The auction house of Künker sold a Double Rose Noble Piedfort issued by the Hanseatic League city of Kampen for €700,000 plus 20% buyer’s premium for a total of €840,000 (approx. $940,000 USD) on March 22, 2022. Shipment of the coin to the buyer in the United States had to wait several months for the grant of a German export license. Germany requires the granting of such a license for items of significant artistic, historic, and cultural value.

The very rare and valuable Double Rose Noble of Kampen has long been considered the largest and most beautiful of all Dutch medieval hammered gold coins. This particular coin is extra special in that it was a Piedfort. Piedforts are special heavy-weight coins made for presentations to top government officials, leading business people, and other dignitaries. Gold Piedforts are extremely rare, and most that do exist are of double weight. This particular Piedfort striking was not double the normal weight, not triple, but quadruple the normal weight. It is a massive gold piece weighing approximately two ounces.

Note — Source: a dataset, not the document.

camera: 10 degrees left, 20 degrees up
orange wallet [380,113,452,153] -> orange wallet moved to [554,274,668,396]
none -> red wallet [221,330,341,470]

Collections have long known of the existence of this fantastic coin from a somewhat enigmatic entry in Delmonte’s 1964 classic book on gold coins of the Netherlands. The catalogue listed a unique striking of the Double Rose Noble weighing 61 grams (approx. two ounces) resting in a coin collection in the United States. Unlike the usual practice, where Delmonte gave the location of a very rare coin, this entry did not provide the name of the Collector who held this coin.

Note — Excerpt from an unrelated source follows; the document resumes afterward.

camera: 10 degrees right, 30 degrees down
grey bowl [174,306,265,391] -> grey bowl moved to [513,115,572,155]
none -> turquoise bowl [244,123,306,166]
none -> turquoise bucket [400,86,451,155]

The story of how this coin came to rest in an American Coin Collection in the first place is actually a grand tale. The German coin dealer Felix Schlessinger and his family moved to the Netherlands just before the start of World War II to escape prosecution by the Nazis. However, this respite did not last long, as the Nazis invaded and conquered the Netherlands. Felix Schlessinger and his wife Hedwig were hauled away to the Auschwitz concentration camp and murdered on October 25, 1944. Their coins were seized. However, his son Max Schlessinger got away and eventually reached America in a hair-raising journey through Portugal, Casablanca, and other international locations.

The story of the coin next picks up when Jacques Schulman, another Dutch coin dealer, acquires it from a jeweler who must have bought it from the Nazi invaders. Schulman then buries the coin for the duration of the war. After the war, Schulman returned the coin to Schlessinger (after some back and forth as to how much he was to be paid for his expenses and trouble), who had changed his name to Mark Salton after arriving in the United States. Salton kept this coin for the rest of his life. After his death and the death of his wife Lottie, the estate consigned the coin and the balance of their collection to be sold jointly by the auction houses of Künker and Stack’s Bowers, with this particular coin to be sold in Germany. When the auction catalogue was published, collectors finally knew the location of this coin.

It was purchased by a representative by Schulman BV, for placement in a Southern California collection. It rests with many other coins of the Northern and Southern Netherlands, in one of the most valuable collections of such coins outside of national museums. The collection features many fantastic coins including a gold striking of an 1807 50 Stuiver of Ludwick Napoleon, which came from the private collection of Napoleon’s family.

John Saunders, Schulman BV’s American partner is proud to announce the return of this coin to the United States where it had resided for 70 years before its journey to Germany to be auctioned.